Which puts me in mind of the decidedly argumentative nature of American society today. Blame it on the 24-hour news cyclone, blame it on increasingly distanced forms of communication…hell, even blame it on the "I ain't here to make friends!" mentality of (un)reality TV; whatever cause you care to give it, we've become a really surly, bitchy, "Fuck you!" lot. And that makes me kinda sad, because while I think there's always room for discourse, always room for another opinion at the table…I don't wish to make room for "Talk to the hand!" arguments.
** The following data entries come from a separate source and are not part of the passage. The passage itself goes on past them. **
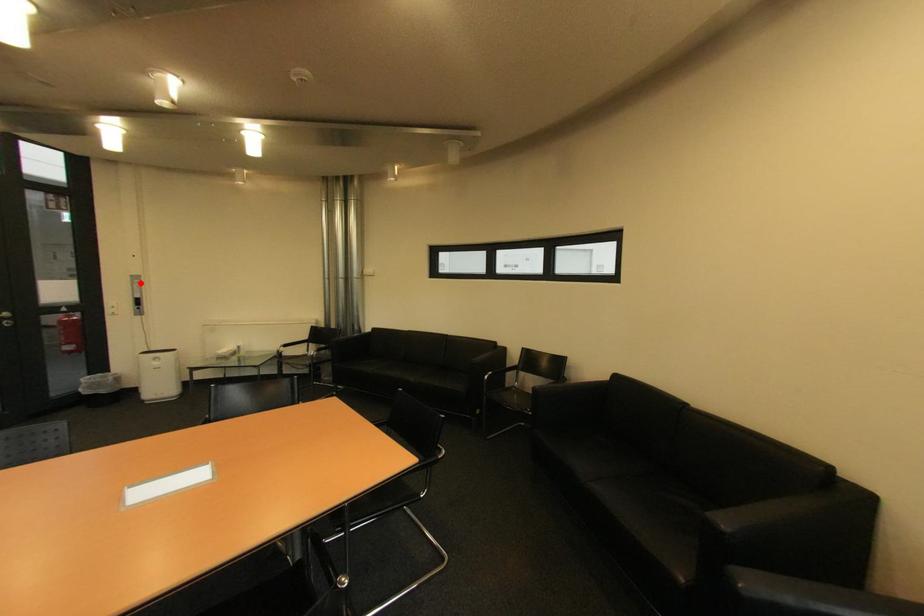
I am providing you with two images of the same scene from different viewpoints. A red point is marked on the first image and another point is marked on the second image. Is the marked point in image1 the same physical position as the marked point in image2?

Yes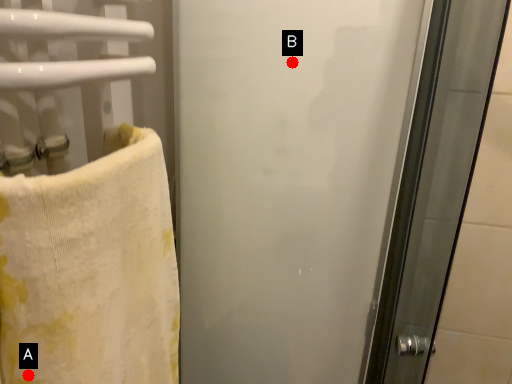
Question: Two points are circled on the image, labeled by A and B beside each circle. Which point is farther to the camera?

Choices:
 (A) A is further
 (B) B is further

Answer: (B)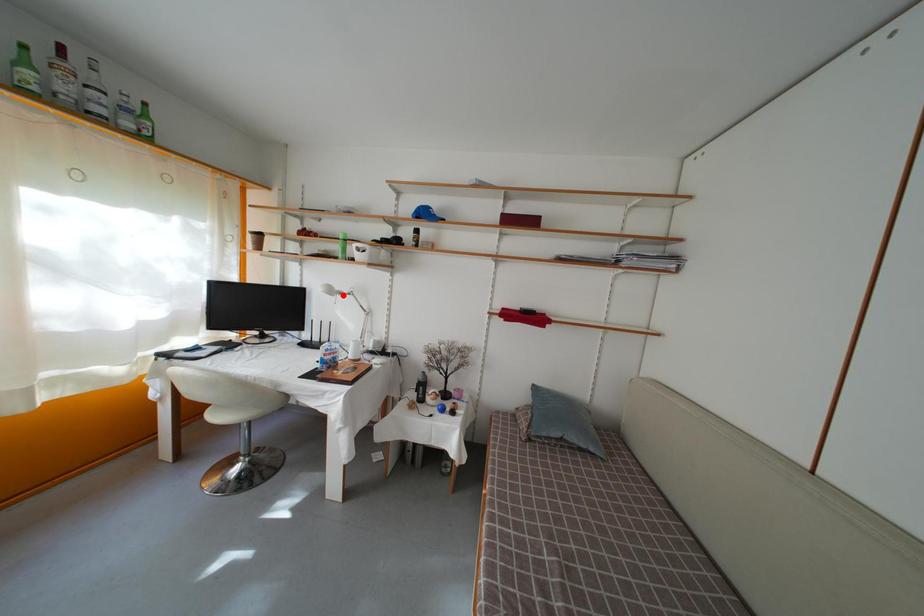
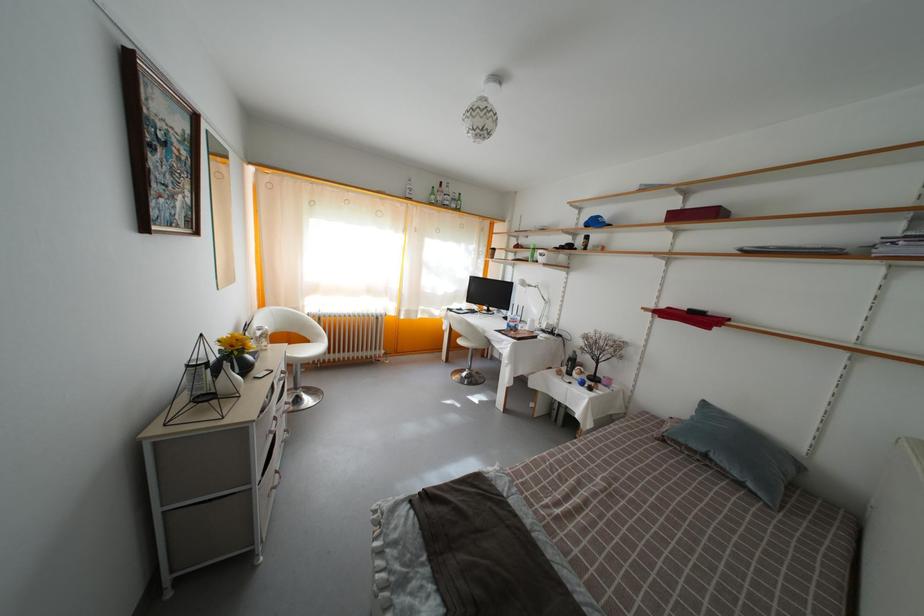
Where in the second image is the point corresponding to the highlighted location from the first image?

(533, 289)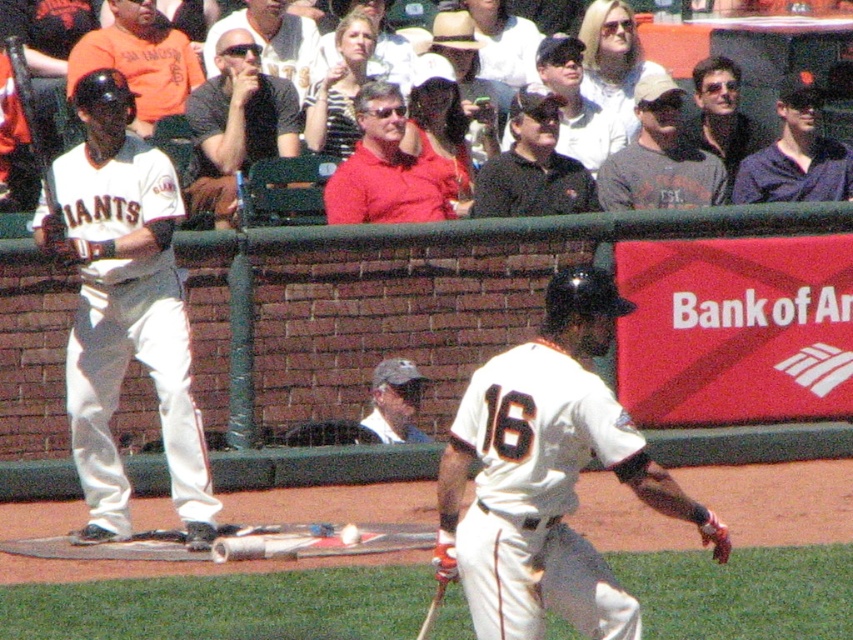
Is black shirt at upper center thinner than black matte shirt at center?

Indeed, black shirt at upper center has a lesser width compared to black matte shirt at center.

Consider the image. How far apart are black shirt at upper center and black matte shirt at center?

The distance of black shirt at upper center from black matte shirt at center is 1.74 meters.

Between point (276, 118) and point (534, 109), which one is positioned in front?

Point (534, 109) is more forward.

This screenshot has width=853, height=640. In order to click on black shirt at upper center in this screenshot , I will do `click(236, 124)`.

Between white matte uniform at center and orange jersey at left, which one appears on the right side from the viewer's perspective?

From the viewer's perspective, white matte uniform at center appears more on the right side.

Between point (616, 589) and point (171, 106), which one is positioned behind?

Point (171, 106)

The width and height of the screenshot is (853, 640). Identify the location of white matte uniform at center. (547, 476).

Is black matte shirt at center wider than orange jersey at left?

No.

Is black matte shirt at center positioned at the back of orange jersey at left?

That is False.

Where is `black matte shirt at center`? Image resolution: width=853 pixels, height=640 pixels. black matte shirt at center is located at coordinates (532, 166).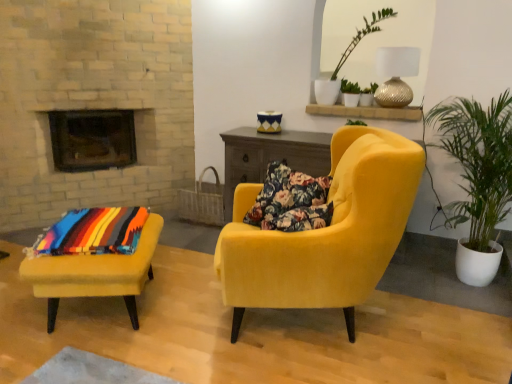
Find the location of `free space in front of green leafy plant in white pot at right`. free space in front of green leafy plant in white pot at right is located at coordinates (457, 337).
And god, even as I type that, I really see where that bitchiness comes from: "Talk to the hand, 'cause I ain't listenin'!"
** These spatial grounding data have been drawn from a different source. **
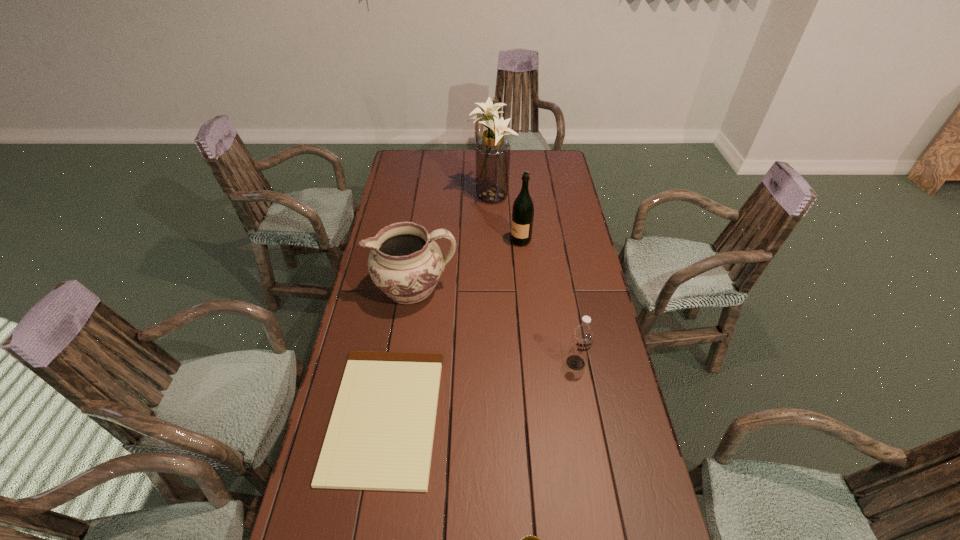
You are a GUI agent. You are given a task and a screenshot of the screen. Output one action in this format:
    pyautogui.click(x=<x>, y=<y>)
    Task: Click on the vacant space that satisfies the following two spatial constraints: 1. on the spout of the fourth nearest object; 2. on the front side of the shortest object
    
    Given the screenshot: What is the action you would take?
    click(x=396, y=415)

This screenshot has height=540, width=960. Identify the location of free spot that satisfies the following two spatial constraints: 1. on the front-facing side of the second farthest object; 2. on the front side of the shortest object. (539, 415).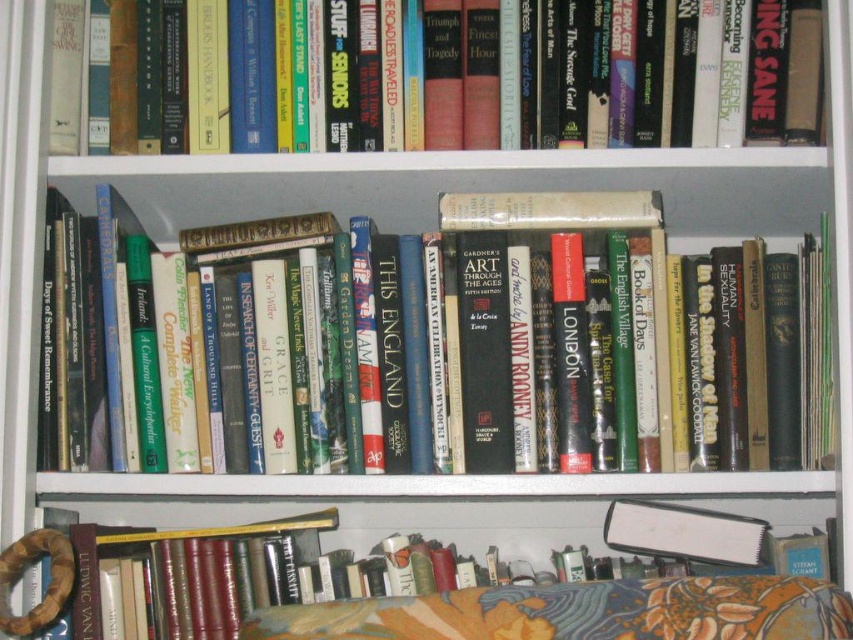
Question: Which of the following is the closest to the observer?

Choices:
 (A) hardcover books at center
 (B) hardcover book at upper center
 (C) floral fabric cushion at lower center
 (D) hardcover book at lower center

Answer: (C)

Question: Which object is positioned closest to the hardcover book at upper center?

Choices:
 (A) floral fabric cushion at lower center
 (B) hardcover books at center

Answer: (B)

Question: Observing the image, what is the correct spatial positioning of hardcover books at center in reference to hardcover book at lower center?

Choices:
 (A) below
 (B) above

Answer: (B)

Question: Does hardcover books at center appear on the right side of hardcover book at upper center?

Choices:
 (A) no
 (B) yes

Answer: (B)

Question: Which object appears farthest from the camera in this image?

Choices:
 (A) hardcover book at lower center
 (B) hardcover books at center
 (C) floral fabric cushion at lower center

Answer: (B)

Question: Does hardcover books at center have a lesser width compared to hardcover book at upper center?

Choices:
 (A) yes
 (B) no

Answer: (A)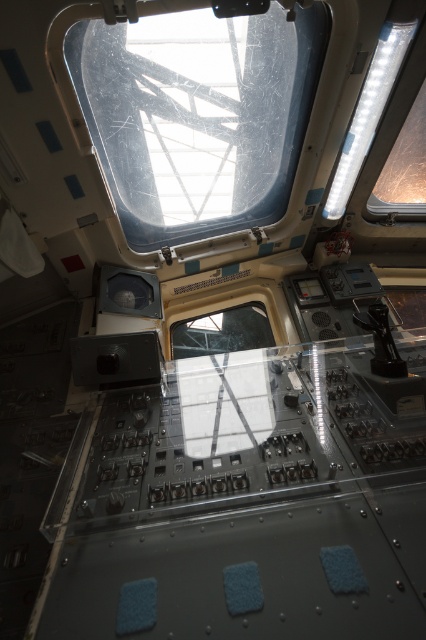
Consider the image. Measure the distance from transparent plastic window at upper right to transparent glass window at upper right.

transparent plastic window at upper right and transparent glass window at upper right are 53.16 centimeters apart.

Which is in front, point (333, 177) or point (423, 93)?

Point (423, 93) is in front.

Where is `transparent plastic window at upper right`? transparent plastic window at upper right is located at coordinates click(368, 113).

Does transparent plastic window at upper center appear on the left side of transparent glass window at upper right?

Yes, transparent plastic window at upper center is to the left of transparent glass window at upper right.

Does point (126, 227) come farther from viewer compared to point (367, 204)?

That is False.

This screenshot has width=426, height=640. What do you see at coordinates (198, 115) in the screenshot?
I see `transparent plastic window at upper center` at bounding box center [198, 115].

Find the location of a particular element. Image resolution: width=426 pixels, height=640 pixels. transparent plastic window at upper center is located at coordinates (198, 115).

Who is positioned more to the right, transparent plastic window at upper center or transparent plastic window at upper right?

Positioned to the right is transparent plastic window at upper right.

Where is `transparent plastic window at upper center`? transparent plastic window at upper center is located at coordinates (198, 115).

Identify the location of transparent plastic window at upper center. The height and width of the screenshot is (640, 426). (198, 115).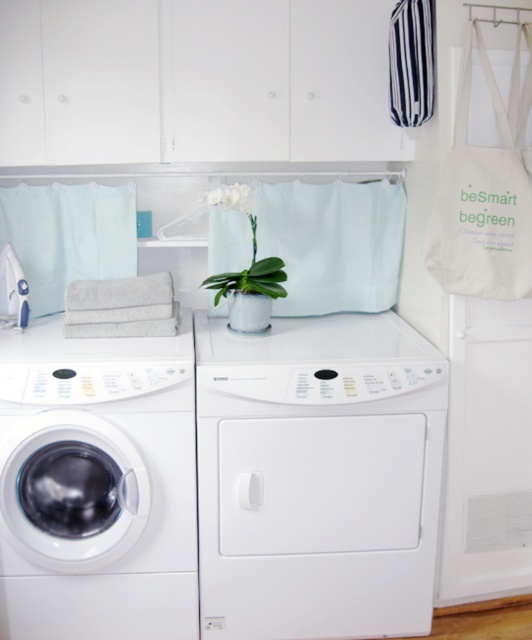
Is point (277, 493) more distant than point (280, 268)?

No, it is not.

Where is `white matte dryer at center`? white matte dryer at center is located at coordinates (318, 476).

Who is more forward, (x=146, y=422) or (x=147, y=284)?

Positioned in front is point (x=146, y=422).

Is point (55, 426) in front of point (153, 273)?

Yes, it is.

Where is `white glossy washing machine at left`? white glossy washing machine at left is located at coordinates (120, 474).

Which of these two, gray cotton towels at left or green matte orchid at center, stands taller?

green matte orchid at center is taller.

Is gray cotton towels at left positioned at the back of green matte orchid at center?

No, gray cotton towels at left is closer to the viewer.

Does point (117, 328) come behind point (269, 282)?

No, (117, 328) is closer to viewer.

Image resolution: width=532 pixels, height=640 pixels. I want to click on gray cotton towels at left, so click(120, 307).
So, yadda yadda blah-blah-blah, "American civility down the crapper!" and all that stuff. Whatevs. I simply wish we could get to a place where saying "I disagree with you" does NOT equal "You are full of shit." Politics, the blogosphere, even driving…we all seem so consumed with satiating our own egos that we don't bother to even listen to what the other person is saying. So, we end up going for the throat: "You're wrong!" Instead, can't we listen to each other, and when we disagree, simply say so? We can say so vehemently, but with respect: "Man, I could not disagree with you more, it's like we're from different planets or somethin'…but, okay, if that's what you think, you're welcome to it." That's still not very nice, nor subtle, but it's volumes different from "You fucking moron, I can't believe you even pretend to have a brain, the best part of you slid down yo' mama's ass-cheek!"
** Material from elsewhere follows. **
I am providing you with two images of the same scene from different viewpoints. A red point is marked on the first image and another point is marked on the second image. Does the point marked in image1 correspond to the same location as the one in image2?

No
Gah. What started out as a well-intentioned post has devolved into something I've worked on in too small of snippets, over too many days. I feel like I've lost my own point, so naturally any eloquent arguments I might have had are gone as well. Just…look. Here it is: disagree with each other. Fine. American way and all that. But at the end of the day, remember that whatever hash-brained thing YOU think is absolutely the right thing, the ONLY thing, there's someone else out there just as convinced that the polar opposite is true. And he probably has "facts" and "quotes" to back up that position. Can we avoid the "He said/She said" arguments and try listening to each other for a change?